** Start Given records **

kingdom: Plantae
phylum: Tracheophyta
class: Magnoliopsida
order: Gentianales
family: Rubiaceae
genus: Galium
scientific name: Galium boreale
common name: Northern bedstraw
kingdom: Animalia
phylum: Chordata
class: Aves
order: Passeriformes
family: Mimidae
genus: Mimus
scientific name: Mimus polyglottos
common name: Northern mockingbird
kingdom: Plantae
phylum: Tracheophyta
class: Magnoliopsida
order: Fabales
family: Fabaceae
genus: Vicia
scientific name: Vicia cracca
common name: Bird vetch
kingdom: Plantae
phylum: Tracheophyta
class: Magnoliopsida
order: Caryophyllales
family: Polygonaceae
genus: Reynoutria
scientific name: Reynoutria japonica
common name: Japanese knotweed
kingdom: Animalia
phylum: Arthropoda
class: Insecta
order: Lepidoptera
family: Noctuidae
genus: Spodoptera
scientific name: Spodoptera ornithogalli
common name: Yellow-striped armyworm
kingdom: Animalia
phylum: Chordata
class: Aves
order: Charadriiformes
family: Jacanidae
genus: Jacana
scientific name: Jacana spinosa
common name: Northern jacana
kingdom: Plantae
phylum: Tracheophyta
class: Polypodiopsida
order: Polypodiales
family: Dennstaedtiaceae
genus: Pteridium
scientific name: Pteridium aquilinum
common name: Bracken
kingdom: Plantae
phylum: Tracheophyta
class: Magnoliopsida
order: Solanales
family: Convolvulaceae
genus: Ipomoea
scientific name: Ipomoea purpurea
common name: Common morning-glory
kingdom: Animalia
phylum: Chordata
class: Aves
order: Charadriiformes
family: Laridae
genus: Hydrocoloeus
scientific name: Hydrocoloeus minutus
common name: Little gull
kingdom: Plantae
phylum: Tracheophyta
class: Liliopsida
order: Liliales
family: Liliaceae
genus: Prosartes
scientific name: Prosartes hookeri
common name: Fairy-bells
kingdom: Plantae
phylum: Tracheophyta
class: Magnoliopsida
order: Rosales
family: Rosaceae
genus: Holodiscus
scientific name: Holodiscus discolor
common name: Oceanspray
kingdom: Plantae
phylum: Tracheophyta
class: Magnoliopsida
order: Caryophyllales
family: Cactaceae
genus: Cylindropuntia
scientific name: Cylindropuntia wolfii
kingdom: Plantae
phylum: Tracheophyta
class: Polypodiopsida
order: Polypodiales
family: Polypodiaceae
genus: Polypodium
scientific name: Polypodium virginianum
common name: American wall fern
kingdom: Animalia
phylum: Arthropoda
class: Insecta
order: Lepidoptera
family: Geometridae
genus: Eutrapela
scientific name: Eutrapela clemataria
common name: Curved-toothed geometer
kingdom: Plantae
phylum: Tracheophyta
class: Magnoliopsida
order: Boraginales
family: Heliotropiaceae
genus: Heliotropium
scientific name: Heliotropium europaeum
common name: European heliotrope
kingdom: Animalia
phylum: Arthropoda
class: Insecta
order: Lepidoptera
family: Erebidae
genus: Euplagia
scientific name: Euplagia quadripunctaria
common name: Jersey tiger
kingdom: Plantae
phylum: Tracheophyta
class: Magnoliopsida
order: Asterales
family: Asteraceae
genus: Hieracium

** End Given records **

Problem statement: Render every line of the data above as one numbered list, leaving out any blank lines.

Answer:
1. kingdom: Plantae
2. phylum: Tracheophyta
3. class: Magnoliopsida
4. order: Gentianales
5. family: Rubiaceae
6. genus: Galium
7. scientific name: Galium boreale
8. common name: Northern bedstraw
9. kingdom: Animalia
10. phylum: Chordata
11. class: Aves
12. order: Passeriformes
13. family: Mimidae
14. genus: Mimus
15. scientific name: Mimus polyglottos
16. common name: Northern mockingbird
17. kingdom: Plantae
18. phylum: Tracheophyta
19. class: Magnoliopsida
20. order: Fabales
21. family: Fabaceae
22. genus: Vicia
23. scientific name: Vicia cracca
24. common name: Bird vetch
25. kingdom: Plantae
26. phylum: Tracheophyta
27. class: Magnoliopsida
28. order: Caryophyllales
29. family: Polygonaceae
30. genus: Reynoutria
31. scientific name: Reynoutria japonica
32. common name: Japanese knotweed
33. kingdom: Animalia
34. phylum: Arthropoda
35. class: Insecta
36. order: Lepidoptera
37. family: Noctuidae
38. genus: Spodoptera
39. scientific name: Spodoptera ornithogalli
40. common name: Yellow-striped armyworm
41. kingdom: Animalia
42. phylum: Chordata
43. class: Aves
44. order: Charadriiformes
45. family: Jacanidae
46. genus: Jacana
47. scientific name: Jacana spinosa
48. common name: Northern jacana
49. kingdom: Plantae
50. phylum: Tracheophyta
51. class: Polypodiopsida
52. order: Polypodiales
53. family: Dennstaedtiaceae
54. genus: Pteridium
55. scientific name: Pteridium aquilinum
56. common name: Bracken
57. kingdom: Plantae
58. phylum: Tracheophyta
59. class: Magnoliopsida
60. order: Solanales
61. family: Convolvulaceae
62. genus: Ipomoea
63. scientific name: Ipomoea purpurea
64. common name: Common morning-glory
65. kingdom: Animalia
66. phylum: Chordata
67. class: Aves
68. order: Charadriiformes
69. family: Laridae
70. genus: Hydrocoloeus
71. scientific name: Hydrocoloeus minutus
72. common name: Little gull
73. kingdom: Plantae
74. phylum: Tracheophyta
75. class: Liliopsida
76. order: Liliales
77. family: Liliaceae
78. genus: Prosartes
79. scientific name: Prosartes hookeri
80. common name: Fairy-bells
81. kingdom: Plantae
82. phylum: Tracheophyta
83. class: Magnoliopsida
84. order: Rosales
85. family: Rosaceae
86. genus: Holodiscus
87. scientific name: Holodiscus discolor
88. common name: Oceanspray
89. kingdom: Plantae
90. phylum: Tracheophyta
91. class: Magnoliopsida
92. order: Caryophyllales
93. family: Cactaceae
94. genus: Cylindropuntia
95. scientific name: Cylindropuntia wolfii
96. kingdom: Plantae
97. phylum: Tracheophyta
98. class: Polypodiopsida
99. order: Polypodiales
100. family: Polypodiaceae
101. genus: Polypodium
102. scientific name: Polypodium virginianum
103. common name: American wall fern
104. kingdom: Animalia
105. phylum: Arthropoda
106. class: Insecta
107. order: Lepidoptera
108. family: Geometridae
109. genus: Eutrapela
110. scientific name: Eutrapela clemataria
111. common name: Curved-toothed geometer
112. kingdom: Plantae
113. phylum: Tracheophyta
114. class: Magnoliopsida
115. order: Boraginales
116. family: Heliotropiaceae
117. genus: Heliotropium
118. scientific name: Heliotropium europaeum
119. common name: European heliotrope
120. kingdom: Animalia
121. phylum: Arthropoda
122. class: Insecta
123. order: Lepidoptera
124. family: Erebidae
125. genus: Euplagia
126. scientific name: Euplagia quadripunctaria
127. common name: Jersey tiger
128. kingdom: Plantae
129. phylum: Tracheophyta
130. class: Magnoliopsida
131. order: Asterales
132. family: Asteraceae
133. genus: Hieracium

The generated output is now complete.